You were right, probably didn't clear that result. using BaseAacPolicy give the same error as original.

from btgym.research.misc_utils import EnvRunner

can you share EnvRunner as well (if it is not private of course :) )

another option for orig. error can be: switch back to PPO and alter BaseAAC method _combine_summaries - comment out following line

after commenting out this line I get a different error
InvalidArgumentError (see above for traceback): Found Inf or NaN global norm. : Tensor had NaN values [[{{node AAC/VerifyFinite/CheckNumerics}} = CheckNumerics[T=DT_FLOAT, message="Found Inf or NaN global norm.", _device="/job:worker/replica:0/task:0/device:CPU:0"](AAC/global_norm/global_norm)]] INFO:tensorflow:Error reported to Coordinator: <class 'RuntimeError'>, process() exception occurred

Kismuz · 2018-11-23T19:47:06Z

can you share EnvRunner

it's here, update BTgym:

git pull
pip install --upgrade -e .

Found Inf or NaN global norm. : Tensor had NaN values

well, time to manually check environment run.

JaCoderX · 2018-11-23T22:59:16Z

I ran it manually but no error

Kismuz · 2018-11-24T10:59:27Z

@JacobHanouna , can you share exact env. setup code so I can replicate a error?

JaCoderX · 2018-11-24T12:15:50Z

All env setting are the one used in 'unreal example'. only changed the strategy a bit as follows:
(skip_frame, time_dim, avg_period)

# Define strategy and broker account parameters:
MyCerebro.addstrategy(
    DevStrat_4_11,
    start_cash=2000,  # initial broker cash
    commission=0.0001,  # commisssion to imitate spread
    leverage=10.0,
    order_size=2000,  # fixed stake, mind leverage
    drawdown_call=10, # max % to loose, in percent of initial cash
    target_call=10,  # max % to win, same
    skip_frame=60, # skip_frame_period <= avg_period <= time_embedding_period:
    time_dim = 128,
    avg_period = 100,
    gamma=0.99,
    reward_scale=7, # gardient`s nitrox, touch with care!
    state_ext_scale = np.linspace(3e3, 1e3, num=5)
)

Kismuz · 2018-11-24T13:46:39Z

@JacobHanouna,
Well, there is caveat with setting oftime_dim and avg_period . Namely, BTgym API shell needs to infer observation state shape before actual instance of class DevStrat_4_11 is created; that means (taking in account backtrader paradigm that instances of classes are created at actual backtest runtime) observation state shape and all variables it depends upon should be class attributes and therefore can not be set via parameters dictionary (and, consequently, via addstrategy () method).
So, redefining skip_frame is fine but for others mentioned it is no easier way than to subclass startegy and explicitly set all class attributes; in your case it could look like this:

from gym import spaces
from btgym import DictSpace

class DevStrat_4_11_prime(DevStrat_4_11):
    time_dim = 128  
    skip_frame = 60
    avg_period = 100
    portfolio_actions = ('hold', 'buy', 'sell', 'close')
    gamma = 0.99  
    state_ext_scale = np.linspace(3e3, 1e3, num=5)

Listed records:
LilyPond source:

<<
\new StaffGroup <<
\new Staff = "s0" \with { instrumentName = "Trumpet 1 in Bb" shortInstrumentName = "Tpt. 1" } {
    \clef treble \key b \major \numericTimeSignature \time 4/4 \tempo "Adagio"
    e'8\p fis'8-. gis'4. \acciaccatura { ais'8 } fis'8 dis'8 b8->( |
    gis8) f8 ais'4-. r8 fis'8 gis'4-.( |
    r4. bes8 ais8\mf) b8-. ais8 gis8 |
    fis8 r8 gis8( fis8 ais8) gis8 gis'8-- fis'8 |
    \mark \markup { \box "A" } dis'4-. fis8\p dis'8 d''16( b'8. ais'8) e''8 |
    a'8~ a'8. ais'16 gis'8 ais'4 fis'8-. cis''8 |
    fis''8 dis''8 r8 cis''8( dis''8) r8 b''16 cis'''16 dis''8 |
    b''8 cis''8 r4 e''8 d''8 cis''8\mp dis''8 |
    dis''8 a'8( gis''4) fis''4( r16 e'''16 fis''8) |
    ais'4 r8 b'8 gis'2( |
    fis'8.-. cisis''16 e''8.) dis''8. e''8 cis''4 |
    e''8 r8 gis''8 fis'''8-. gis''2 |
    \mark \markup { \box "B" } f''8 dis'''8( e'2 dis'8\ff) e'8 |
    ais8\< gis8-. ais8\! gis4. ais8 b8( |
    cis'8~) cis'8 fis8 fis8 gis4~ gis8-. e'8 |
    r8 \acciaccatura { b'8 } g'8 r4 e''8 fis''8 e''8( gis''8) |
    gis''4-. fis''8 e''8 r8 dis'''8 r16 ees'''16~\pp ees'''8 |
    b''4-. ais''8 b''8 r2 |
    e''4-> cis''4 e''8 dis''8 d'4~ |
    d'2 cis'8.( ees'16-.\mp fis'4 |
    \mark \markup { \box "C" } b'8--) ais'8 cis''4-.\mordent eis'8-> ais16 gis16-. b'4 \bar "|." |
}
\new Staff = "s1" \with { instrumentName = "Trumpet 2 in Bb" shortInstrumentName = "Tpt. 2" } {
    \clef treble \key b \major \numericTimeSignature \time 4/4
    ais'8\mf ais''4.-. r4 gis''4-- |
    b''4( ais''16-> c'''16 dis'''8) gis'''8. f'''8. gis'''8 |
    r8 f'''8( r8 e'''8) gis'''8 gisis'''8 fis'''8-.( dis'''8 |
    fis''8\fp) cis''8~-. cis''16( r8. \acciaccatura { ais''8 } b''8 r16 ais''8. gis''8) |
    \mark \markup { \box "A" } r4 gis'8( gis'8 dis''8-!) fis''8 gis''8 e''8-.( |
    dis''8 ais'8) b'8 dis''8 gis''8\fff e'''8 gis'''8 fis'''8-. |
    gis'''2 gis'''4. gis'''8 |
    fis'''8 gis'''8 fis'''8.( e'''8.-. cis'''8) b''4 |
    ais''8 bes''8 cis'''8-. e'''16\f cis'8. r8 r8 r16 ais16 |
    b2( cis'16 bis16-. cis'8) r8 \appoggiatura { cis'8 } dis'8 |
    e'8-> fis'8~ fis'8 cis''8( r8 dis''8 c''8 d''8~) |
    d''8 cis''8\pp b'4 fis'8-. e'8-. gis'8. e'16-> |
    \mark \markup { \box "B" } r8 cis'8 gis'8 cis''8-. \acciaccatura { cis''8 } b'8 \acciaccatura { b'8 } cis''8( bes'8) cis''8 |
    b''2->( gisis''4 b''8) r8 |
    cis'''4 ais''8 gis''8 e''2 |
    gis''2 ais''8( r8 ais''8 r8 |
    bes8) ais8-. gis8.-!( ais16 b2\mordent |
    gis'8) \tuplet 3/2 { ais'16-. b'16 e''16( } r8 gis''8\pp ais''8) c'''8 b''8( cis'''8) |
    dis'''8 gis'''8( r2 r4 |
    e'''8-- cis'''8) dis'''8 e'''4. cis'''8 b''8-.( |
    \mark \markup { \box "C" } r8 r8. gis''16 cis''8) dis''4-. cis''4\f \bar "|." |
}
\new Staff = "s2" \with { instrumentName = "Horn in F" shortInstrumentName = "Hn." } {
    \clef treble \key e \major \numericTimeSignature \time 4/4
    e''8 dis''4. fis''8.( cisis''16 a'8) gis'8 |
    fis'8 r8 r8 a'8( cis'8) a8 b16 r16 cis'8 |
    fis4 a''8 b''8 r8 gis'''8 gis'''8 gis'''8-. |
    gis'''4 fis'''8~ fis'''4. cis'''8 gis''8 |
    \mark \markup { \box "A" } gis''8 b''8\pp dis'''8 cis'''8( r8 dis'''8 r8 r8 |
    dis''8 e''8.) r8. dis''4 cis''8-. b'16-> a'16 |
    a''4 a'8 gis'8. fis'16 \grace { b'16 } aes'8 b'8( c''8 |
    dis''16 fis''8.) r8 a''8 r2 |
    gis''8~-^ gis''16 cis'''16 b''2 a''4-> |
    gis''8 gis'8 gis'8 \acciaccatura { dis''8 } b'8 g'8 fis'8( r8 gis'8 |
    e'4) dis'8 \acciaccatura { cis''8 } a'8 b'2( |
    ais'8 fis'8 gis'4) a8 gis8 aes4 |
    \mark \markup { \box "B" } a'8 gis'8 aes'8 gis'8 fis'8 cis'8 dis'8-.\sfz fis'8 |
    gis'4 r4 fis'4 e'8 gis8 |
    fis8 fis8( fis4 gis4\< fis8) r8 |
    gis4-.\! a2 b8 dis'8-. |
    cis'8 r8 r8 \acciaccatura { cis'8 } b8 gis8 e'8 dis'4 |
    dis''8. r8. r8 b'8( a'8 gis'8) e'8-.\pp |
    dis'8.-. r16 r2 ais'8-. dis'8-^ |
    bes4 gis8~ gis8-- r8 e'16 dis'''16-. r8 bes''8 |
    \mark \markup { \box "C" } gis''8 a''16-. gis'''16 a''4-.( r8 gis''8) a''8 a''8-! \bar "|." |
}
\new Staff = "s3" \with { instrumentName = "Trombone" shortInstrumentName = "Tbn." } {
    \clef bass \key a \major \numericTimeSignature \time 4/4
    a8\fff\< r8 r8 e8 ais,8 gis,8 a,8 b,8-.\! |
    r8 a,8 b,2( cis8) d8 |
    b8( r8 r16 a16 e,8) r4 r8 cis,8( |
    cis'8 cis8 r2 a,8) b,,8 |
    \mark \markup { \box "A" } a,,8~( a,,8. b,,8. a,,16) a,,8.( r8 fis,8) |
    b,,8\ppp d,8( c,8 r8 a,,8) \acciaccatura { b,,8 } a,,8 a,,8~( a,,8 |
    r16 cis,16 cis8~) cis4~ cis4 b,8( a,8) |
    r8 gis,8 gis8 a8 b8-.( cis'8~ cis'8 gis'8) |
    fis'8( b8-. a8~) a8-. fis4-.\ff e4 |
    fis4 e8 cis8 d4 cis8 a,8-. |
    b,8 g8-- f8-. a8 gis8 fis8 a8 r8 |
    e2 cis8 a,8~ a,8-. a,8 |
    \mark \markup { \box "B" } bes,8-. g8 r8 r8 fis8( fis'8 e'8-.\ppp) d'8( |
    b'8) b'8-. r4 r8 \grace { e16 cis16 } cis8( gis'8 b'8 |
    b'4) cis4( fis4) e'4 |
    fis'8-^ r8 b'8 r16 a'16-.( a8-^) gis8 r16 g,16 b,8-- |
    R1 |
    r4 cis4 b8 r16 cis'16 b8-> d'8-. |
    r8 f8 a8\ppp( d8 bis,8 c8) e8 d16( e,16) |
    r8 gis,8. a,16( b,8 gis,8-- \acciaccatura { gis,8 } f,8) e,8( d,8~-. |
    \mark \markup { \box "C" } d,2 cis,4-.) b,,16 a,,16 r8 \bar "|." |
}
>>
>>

The problem: Continue the BTgym forum thread from the point at which it ends. The entries are separate material and are unrelated to the BTgym forum thread.

Task answer:
    params = dict(
        # Note: fake `Width` dimension to use 2d conv etc.:
        state_shape=
        {
            'external': spaces.Box(low=-100, high=100, shape=(time_dim, 1, 5), dtype=np.float32),
            'internal': spaces.Box(low=-2, high=2, shape=(avg_period, 1, 6), dtype=np.float32),
            'metadata': DictSpace(
                {
                    'type': spaces.Box(
                        shape=(),
                        low=0,
                        high=1,
                        dtype=np.uint32
                    ),
                    'trial_num': spaces.Box(
                        shape=(),
                        low=0,
                        high=10 ** 10,
                        dtype=np.uint32
                    ),
                    'trial_type': spaces.Box(
                        shape=(),
                        low=0,
                        high=1,
                        dtype=np.uint32
                    ),
                    'sample_num': spaces.Box(
                        shape=(),
                        low=0,
                        high=10 ** 10,
                        dtype=np.uint32
                    ),
                    'first_row': spaces.Box(
                        shape=(),
                        low=0,
                        high=10 ** 10,
                        dtype=np.uint32
                    ),
                    'timestamp': spaces.Box(
                        shape=(),
                        low=0,
                        high=np.finfo(np.float64).max,
                        dtype=np.float64
                    ),
                }
            )
        },
        cash_name='default_cash',
        asset_names=['default_asset'],
        start_cash=None,
        commission=None,
        leverage=1.0,
        drawdown_call=5,
        target_call=19,
        portfolio_actions=portfolio_actions,
        initial_action=None,
        initial_portfolio_action=None,
        skip_frame=skip_frame,
        gamma=gamma,
        reward_scale=1.0,
        state_ext_scale=state_ext_scale,  # EURUSD
        state_int_scale=1.0,
        metadata={},
    )
...............
MyCerebro.addstrategy(
    DevStrat_4_11_prime,
    start_cash=2000,  
    commission=0.0001,  
    leverage=10.0,
    order_size=2000,  
    drawdown_call=10, 
    target_call=10,  
    skip_frame=60, 
    gamma=0.99,
    reward_scale=7, 
)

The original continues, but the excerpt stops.